[Exercise instructions]
**1.** Extract the passage of the hiring discussion from "If you're working" up to and including "is very helpful.", copying it word for word.
**2.** Convert the rows from the line with "left hip: (238, 325, 0)" up to and including the line with "right hip: (408, 363, 8)" into a JSON list of strings, one string per line, skipping any blank lines.

[Document text]
Content starts
The real gems, in my not-so-objective perspective, were the in-betweeners : people who may not be brilliant, but those who worked hard enough to pass the interview and were really thankful to have a great employer. They stuck around and worked sincerely and were an asset to the firm in every way possible.

IMHO, a firm needs 90% ordinary folks, and only a handful of brilliant crazy geniuses.


Why I Never Hire Brilliant Men (1924): https://en.wikisource.org/wiki/Why_I_Never_Hire_Brilliant_Me...


It's not about knowing the complexity of every possible sort function. It's about having a good base to stand on, a nicely sized toolbox.

If you're working on a solution to an actual problem, it's a pretty damn good to have an idea about the complexity of it. You don't need to be an expert, but developing some kind of intuition for it is very helpful.

If your attitude towards these things is "I'll just Google it" then you're not going to be quite as useful when it comes to discussions. Your toolbox needs to be bigger than that.


Again, what's the point of having a tool you never use?

I have had to implement a sort once in 10 years of professional programming, it was in IE6's painfully slow js to fix a slow table sort. More than most. I didn't do a CS degree, the people around me with CS degrees didn't know the answer.

I googled it.

After the 15 minutes it took to find and implement it I mentioned it to one of the CS people, he promptly reeled off the definition to me, but couldn't see how it solved the problem.

Give me someone who never cuts and pastes over someone who know algos any day.
Content ends
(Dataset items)
Content starts
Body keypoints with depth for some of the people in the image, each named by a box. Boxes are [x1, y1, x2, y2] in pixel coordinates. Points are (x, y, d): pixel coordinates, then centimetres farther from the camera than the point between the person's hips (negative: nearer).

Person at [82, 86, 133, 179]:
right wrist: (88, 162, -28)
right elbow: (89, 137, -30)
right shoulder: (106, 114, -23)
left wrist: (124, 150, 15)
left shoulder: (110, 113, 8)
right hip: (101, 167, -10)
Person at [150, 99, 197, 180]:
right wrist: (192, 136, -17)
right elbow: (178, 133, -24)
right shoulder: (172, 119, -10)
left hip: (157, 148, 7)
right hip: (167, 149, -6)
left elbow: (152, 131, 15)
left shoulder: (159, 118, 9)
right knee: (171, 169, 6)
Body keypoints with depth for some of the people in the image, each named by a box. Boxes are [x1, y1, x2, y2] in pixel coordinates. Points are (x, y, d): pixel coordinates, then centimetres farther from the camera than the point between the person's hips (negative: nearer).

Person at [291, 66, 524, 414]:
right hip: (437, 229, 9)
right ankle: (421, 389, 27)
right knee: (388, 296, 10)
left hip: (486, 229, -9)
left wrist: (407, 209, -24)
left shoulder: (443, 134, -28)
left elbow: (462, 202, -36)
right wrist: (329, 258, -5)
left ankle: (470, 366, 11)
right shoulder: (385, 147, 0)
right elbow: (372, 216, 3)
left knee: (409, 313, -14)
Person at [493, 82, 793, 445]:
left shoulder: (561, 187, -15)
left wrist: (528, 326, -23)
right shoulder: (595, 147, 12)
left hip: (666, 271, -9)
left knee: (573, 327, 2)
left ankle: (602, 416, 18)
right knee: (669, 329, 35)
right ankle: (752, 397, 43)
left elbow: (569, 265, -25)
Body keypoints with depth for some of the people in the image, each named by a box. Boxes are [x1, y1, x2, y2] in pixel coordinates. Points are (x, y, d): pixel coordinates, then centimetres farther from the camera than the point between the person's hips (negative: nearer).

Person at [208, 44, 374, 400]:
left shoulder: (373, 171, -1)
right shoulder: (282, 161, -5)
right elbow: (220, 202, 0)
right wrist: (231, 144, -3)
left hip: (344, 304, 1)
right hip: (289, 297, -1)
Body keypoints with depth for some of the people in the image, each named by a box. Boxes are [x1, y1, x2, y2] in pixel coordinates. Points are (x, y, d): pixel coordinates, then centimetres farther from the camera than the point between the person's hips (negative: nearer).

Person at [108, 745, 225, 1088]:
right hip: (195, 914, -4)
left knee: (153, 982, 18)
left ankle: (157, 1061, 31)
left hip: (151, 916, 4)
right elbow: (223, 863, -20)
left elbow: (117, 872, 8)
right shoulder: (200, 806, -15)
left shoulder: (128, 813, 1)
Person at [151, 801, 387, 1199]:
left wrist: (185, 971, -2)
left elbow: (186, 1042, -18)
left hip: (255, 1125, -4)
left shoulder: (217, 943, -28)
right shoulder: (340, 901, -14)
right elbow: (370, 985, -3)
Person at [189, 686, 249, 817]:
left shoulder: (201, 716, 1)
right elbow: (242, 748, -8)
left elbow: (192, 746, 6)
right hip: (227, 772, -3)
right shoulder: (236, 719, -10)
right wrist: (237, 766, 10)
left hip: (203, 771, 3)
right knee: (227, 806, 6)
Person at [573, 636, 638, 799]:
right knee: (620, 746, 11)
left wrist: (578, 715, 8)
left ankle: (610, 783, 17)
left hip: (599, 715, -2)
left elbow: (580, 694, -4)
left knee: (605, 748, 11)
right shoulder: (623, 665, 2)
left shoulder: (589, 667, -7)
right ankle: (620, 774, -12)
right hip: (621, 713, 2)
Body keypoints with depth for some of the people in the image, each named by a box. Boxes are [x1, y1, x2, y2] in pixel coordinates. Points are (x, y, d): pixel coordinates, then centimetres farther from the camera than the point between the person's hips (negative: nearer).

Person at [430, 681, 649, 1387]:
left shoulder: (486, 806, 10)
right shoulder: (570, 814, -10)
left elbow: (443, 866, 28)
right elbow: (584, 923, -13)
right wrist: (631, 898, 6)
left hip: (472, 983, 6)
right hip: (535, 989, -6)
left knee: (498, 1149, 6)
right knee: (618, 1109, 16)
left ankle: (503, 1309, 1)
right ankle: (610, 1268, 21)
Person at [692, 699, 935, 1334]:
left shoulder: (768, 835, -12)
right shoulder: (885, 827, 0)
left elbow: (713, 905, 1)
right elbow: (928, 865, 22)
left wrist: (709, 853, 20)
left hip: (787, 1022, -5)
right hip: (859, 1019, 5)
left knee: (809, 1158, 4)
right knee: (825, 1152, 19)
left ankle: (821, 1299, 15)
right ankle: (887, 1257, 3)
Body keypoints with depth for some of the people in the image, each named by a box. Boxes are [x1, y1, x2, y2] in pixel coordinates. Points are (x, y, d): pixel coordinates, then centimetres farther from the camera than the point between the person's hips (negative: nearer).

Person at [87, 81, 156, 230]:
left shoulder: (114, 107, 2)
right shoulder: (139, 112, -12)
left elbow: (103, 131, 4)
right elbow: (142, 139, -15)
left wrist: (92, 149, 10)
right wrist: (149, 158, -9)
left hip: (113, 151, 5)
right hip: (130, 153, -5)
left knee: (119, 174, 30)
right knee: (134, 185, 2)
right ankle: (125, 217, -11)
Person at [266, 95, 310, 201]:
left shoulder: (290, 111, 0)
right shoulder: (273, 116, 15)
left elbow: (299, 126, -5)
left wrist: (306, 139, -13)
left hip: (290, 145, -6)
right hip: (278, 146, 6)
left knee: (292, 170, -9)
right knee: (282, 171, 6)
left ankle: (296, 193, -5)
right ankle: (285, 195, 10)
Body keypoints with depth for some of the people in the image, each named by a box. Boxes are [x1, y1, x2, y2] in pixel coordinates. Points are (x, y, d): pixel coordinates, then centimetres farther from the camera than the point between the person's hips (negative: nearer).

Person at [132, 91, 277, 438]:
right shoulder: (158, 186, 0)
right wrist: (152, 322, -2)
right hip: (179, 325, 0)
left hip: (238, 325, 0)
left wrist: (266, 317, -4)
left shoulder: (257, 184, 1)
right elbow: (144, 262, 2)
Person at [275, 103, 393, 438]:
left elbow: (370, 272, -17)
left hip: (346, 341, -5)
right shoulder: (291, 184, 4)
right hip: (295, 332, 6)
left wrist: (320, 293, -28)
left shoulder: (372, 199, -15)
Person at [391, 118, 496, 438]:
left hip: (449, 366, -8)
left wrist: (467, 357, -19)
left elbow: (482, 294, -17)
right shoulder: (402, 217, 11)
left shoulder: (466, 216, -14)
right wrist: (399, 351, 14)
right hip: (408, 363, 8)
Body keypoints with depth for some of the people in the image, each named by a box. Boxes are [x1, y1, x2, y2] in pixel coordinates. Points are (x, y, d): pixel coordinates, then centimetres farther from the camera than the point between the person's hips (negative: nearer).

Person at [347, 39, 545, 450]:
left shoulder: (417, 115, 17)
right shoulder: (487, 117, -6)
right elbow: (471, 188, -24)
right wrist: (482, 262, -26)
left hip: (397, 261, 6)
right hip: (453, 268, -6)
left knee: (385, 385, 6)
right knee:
Content ends
[Task-by-task answers]
**1.**
If you're working on a solution to an actual problem, it's a pretty damn good to have an idea about the complexity of it. You don't need to be an expert, but developing some kind of intuition for it is very helpful.

**2.**
[
  "left hip: (238, 325, 0)",
  "left wrist: (266, 317, -4)",
  "left shoulder: (257, 184, 1)",
  "right elbow: (144, 262, 2)",
  "Person at [275, 103, 393, 438]:",
  "left elbow: (370, 272, -17)",
  "left hip: (346, 341, -5)",
  "right shoulder: (291, 184, 4)",
  "right hip: (295, 332, 6)",
  "left wrist: (320, 293, -28)",
  "left shoulder: (372, 199, -15)",
  "Person at [391, 118, 496, 438]:",
  "left hip: (449, 366, -8)",
  "left wrist: (467, 357, -19)",
  "left elbow: (482, 294, -17)",
  "right shoulder: (402, 217, 11)",
  "left shoulder: (466, 216, -14)",
  "right wrist: (399, 351, 14)",
  "right hip: (408, 363, 8)"
]